The pressure to preserve the carrier has also come in part from Sen. Mark Warner (D-Va.) who faces a 2014 reelection bid which would be hurt by a cut in the carrier base, sources told USNI News.

The Navy did not elaborate on the ongoing discussions between the White House and OSD to USNI News.

“There is no question that we continue to face tough decisions in this fiscal environment,” Navy spokesman Capt. Dawn Cutler said in a statement provided to USNI News on Thursday afternoon.
“Work continues on the FY15 budget and, at this point, conversations on our budget submission are both premature and pre-decisional.”

The nation’s only carrier builder is Newport News Shipbuilding in Newport News, Va. The yard employs thousands of workers currently constructing the new Ford-class carriers, refueling USS Abraham Lincoln (CVN-72) and disassembling USS Enterprise (CVN-65).

Under a potential OSD carrier cut — first reported by Defense News — the Pentagon would decommission a Nimitz-class nuclear carrier well ahead of its 50-year service life during the window of the ship’s scheduled mid-life refueling.

With the decommissioning of the ship — likely USS George Washington (CVN-73) — the Navy could also shed a carrier air wing — though it is still unclear how the air arms would be reduced if a carrier were to leave the fleet.

The carrier fleet is temporarily at ten following the start of the Enterprise’s deactivation and the commissioning of Gerald R. Ford (CVN-78)

This is not the first time the Pentagon and the White House have clashed over carriers.

In 2011 the Pentagon floated a plan to decommission a carrier. When presented with the plan the administration directed OSD to keep carrier levels at 11.

Carriers are among the most in demand naval assets for the U.S. combatant commanders around the world. The multi-billion dollar ships are also among the most expensive assets to man and maintain in the entire U.S. military inventory with manpower costs in the hundreds of millions.

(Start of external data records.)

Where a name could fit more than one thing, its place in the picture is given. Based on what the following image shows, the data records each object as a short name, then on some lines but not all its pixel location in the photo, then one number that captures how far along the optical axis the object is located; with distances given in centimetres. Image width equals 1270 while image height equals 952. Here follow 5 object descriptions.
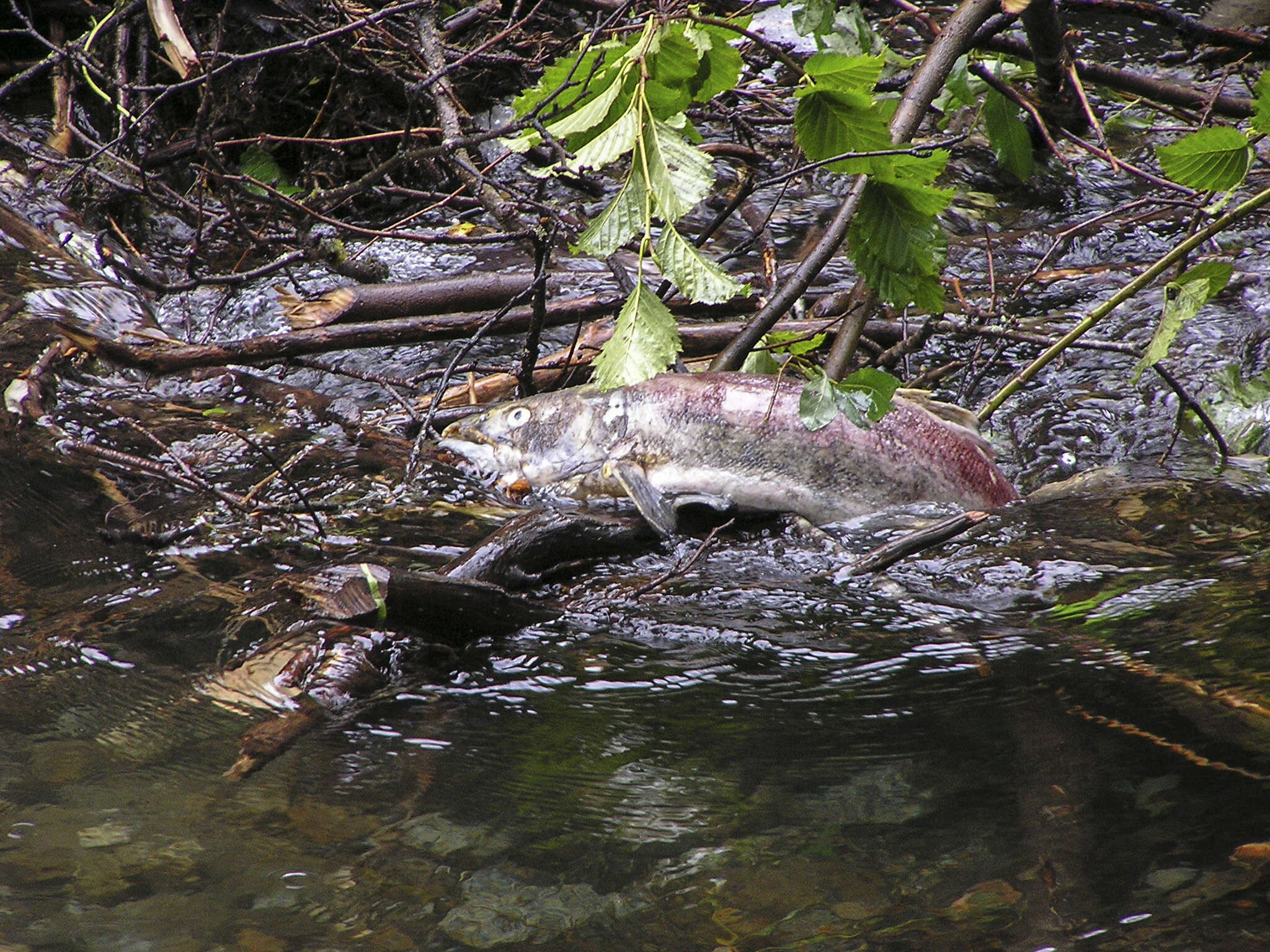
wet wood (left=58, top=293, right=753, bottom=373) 723
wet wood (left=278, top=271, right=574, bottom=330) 814
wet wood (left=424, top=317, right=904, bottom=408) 820
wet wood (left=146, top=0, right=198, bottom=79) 998
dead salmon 680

Decommissioning a nuclear carrier is still an expensive proposition. Removing the reactors and scrapping Enterprise will cost more than $850 million.

  • Joe Russo

    All Nimitz Class Carriers require a mid-life Reactor overhaul, called a RCOH (Refueling Complex Overhaul), which usually takes the carrier out of service for about 3 years, and costs approx $4 Billion. CVN-73 George Washington is coming due for it’s RCOH. So, while she is younger than 68 Nimitz, 69 Eisenhauer, 70 Vinson 71 T.Roosevelt, 72 Abe Lincoln, the time/money issue points to 73 George Washington. Ford Class carriers will not require this mid life RCOH, making a gain in CVN availability.

    • Beomoose

      The Ford class does not have life-of-service reactors, they will need to be refueled.

      • Joe Russo

        Wow, I’m misinformed. Thank you for that correction.

  • Truthiness

    All the services play this game at budget time. Offer up a cut that you think is politically impossible in hopes of stealing a few dollars from the other services.

  • Swastik S

    We in India would always prefer that the US Navy maintain a 12 carrier fleet. It would help assertive nations such as China and North Korea in check and would help the economic progression of world democracy.

    • Michael D. Woods

      Thank you for the confidence. Does India want to pay for it? Or maybe use your own carrier(s)?

  • vincedc

    Congress wants 11 Carriers, but they don’t want to pay for them. Keeping an eleventh carrier is easy. It is already paid for. But if you wants airplanes and sailors on that ship, it is a different matter. Not to mention, as the Navy spends billions on LCS, they have less money to buy blue water support ships for the task forces. Maybe the Pentagon should ask the members of Congress just exactly do they want to cut from DoD assets to balance the budget that they passed.

  • Robert Sevigny

    With the US Pacific pivot — we will need our carrier battle groups more than ever. That is a big ocean with lots of territory to cover. This is no time to decommission a Nimitz class carrier or cut a carrier air group.